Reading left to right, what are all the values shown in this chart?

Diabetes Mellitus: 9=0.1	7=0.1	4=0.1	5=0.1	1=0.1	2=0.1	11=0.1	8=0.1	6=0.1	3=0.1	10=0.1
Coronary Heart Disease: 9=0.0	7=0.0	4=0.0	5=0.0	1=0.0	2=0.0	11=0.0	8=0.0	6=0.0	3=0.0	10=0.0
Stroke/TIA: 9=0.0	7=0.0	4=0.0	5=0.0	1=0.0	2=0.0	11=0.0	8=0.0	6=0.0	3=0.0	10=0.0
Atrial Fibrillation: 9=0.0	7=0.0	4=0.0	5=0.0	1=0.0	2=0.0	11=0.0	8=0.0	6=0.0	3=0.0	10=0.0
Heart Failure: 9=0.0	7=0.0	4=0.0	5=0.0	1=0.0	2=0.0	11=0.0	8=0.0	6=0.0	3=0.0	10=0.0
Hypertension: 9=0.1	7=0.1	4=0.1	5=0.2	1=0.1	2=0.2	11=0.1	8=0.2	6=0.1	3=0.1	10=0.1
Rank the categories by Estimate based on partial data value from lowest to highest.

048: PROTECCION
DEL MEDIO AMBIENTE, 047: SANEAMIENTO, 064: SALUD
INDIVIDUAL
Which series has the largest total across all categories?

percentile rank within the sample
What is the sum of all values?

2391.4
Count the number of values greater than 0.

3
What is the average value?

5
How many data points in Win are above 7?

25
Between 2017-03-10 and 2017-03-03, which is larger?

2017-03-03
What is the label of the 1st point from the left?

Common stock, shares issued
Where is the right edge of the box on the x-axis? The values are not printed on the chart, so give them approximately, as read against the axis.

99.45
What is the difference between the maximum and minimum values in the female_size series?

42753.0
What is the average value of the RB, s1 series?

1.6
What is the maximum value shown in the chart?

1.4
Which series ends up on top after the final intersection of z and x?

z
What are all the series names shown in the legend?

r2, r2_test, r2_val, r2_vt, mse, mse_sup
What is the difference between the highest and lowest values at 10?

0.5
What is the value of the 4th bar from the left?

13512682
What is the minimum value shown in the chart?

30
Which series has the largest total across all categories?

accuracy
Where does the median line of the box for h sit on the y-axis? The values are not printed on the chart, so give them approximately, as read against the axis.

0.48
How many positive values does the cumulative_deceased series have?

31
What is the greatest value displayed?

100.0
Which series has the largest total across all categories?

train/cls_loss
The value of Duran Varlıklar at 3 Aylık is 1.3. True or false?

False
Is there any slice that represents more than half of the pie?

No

+ + + + + + +

**WHAT THE TASK ASKS**:
Copy all of the material above, line for line, with no changes.

**EXERCISE OUTPUT**:
Reading left to right, what are all the values shown in this chart?

Diabetes Mellitus: 9=0.1	7=0.1	4=0.1	5=0.1	1=0.1	2=0.1	11=0.1	8=0.1	6=0.1	3=0.1	10=0.1
Coronary Heart Disease: 9=0.0	7=0.0	4=0.0	5=0.0	1=0.0	2=0.0	11=0.0	8=0.0	6=0.0	3=0.0	10=0.0
Stroke/TIA: 9=0.0	7=0.0	4=0.0	5=0.0	1=0.0	2=0.0	11=0.0	8=0.0	6=0.0	3=0.0	10=0.0
Atrial Fibrillation: 9=0.0	7=0.0	4=0.0	5=0.0	1=0.0	2=0.0	11=0.0	8=0.0	6=0.0	3=0.0	10=0.0
Heart Failure: 9=0.0	7=0.0	4=0.0	5=0.0	1=0.0	2=0.0	11=0.0	8=0.0	6=0.0	3=0.0	10=0.0
Hypertension: 9=0.1	7=0.1	4=0.1	5=0.2	1=0.1	2=0.2	11=0.1	8=0.2	6=0.1	3=0.1	10=0.1
Rank the categories by Estimate based on partial data value from lowest to highest.

048: PROTECCION
DEL MEDIO AMBIENTE, 047: SANEAMIENTO, 064: SALUD
INDIVIDUAL
Which series has the largest total across all categories?

percentile rank within the sample
What is the sum of all values?

2391.4
Count the number of values greater than 0.

3
What is the average value?

5
How many data points in Win are above 7?

25
Between 2017-03-10 and 2017-03-03, which is larger?

2017-03-03
What is the label of the 1st point from the left?

Common stock, shares issued
Where is the right edge of the box on the x-axis? The values are not printed on the chart, so give them approximately, as read against the axis.

99.45
What is the difference between the maximum and minimum values in the female_size series?

42753.0
What is the average value of the RB, s1 series?

1.6
What is the maximum value shown in the chart?

1.4
Which series ends up on top after the final intersection of z and x?

z
What are all the series names shown in the legend?

r2, r2_test, r2_val, r2_vt, mse, mse_sup
What is the difference between the highest and lowest values at 10?

0.5
What is the value of the 4th bar from the left?

13512682
What is the minimum value shown in the chart?

30
Which series has the largest total across all categories?

accuracy
Where does the median line of the box for h sit on the y-axis? The values are not printed on the chart, so give them approximately, as read against the axis.

0.48
How many positive values does the cumulative_deceased series have?

31
What is the greatest value displayed?

100.0
Which series has the largest total across all categories?

train/cls_loss
The value of Duran Varlıklar at 3 Aylık is 1.3. True or false?

False
Is there any slice that represents more than half of the pie?

No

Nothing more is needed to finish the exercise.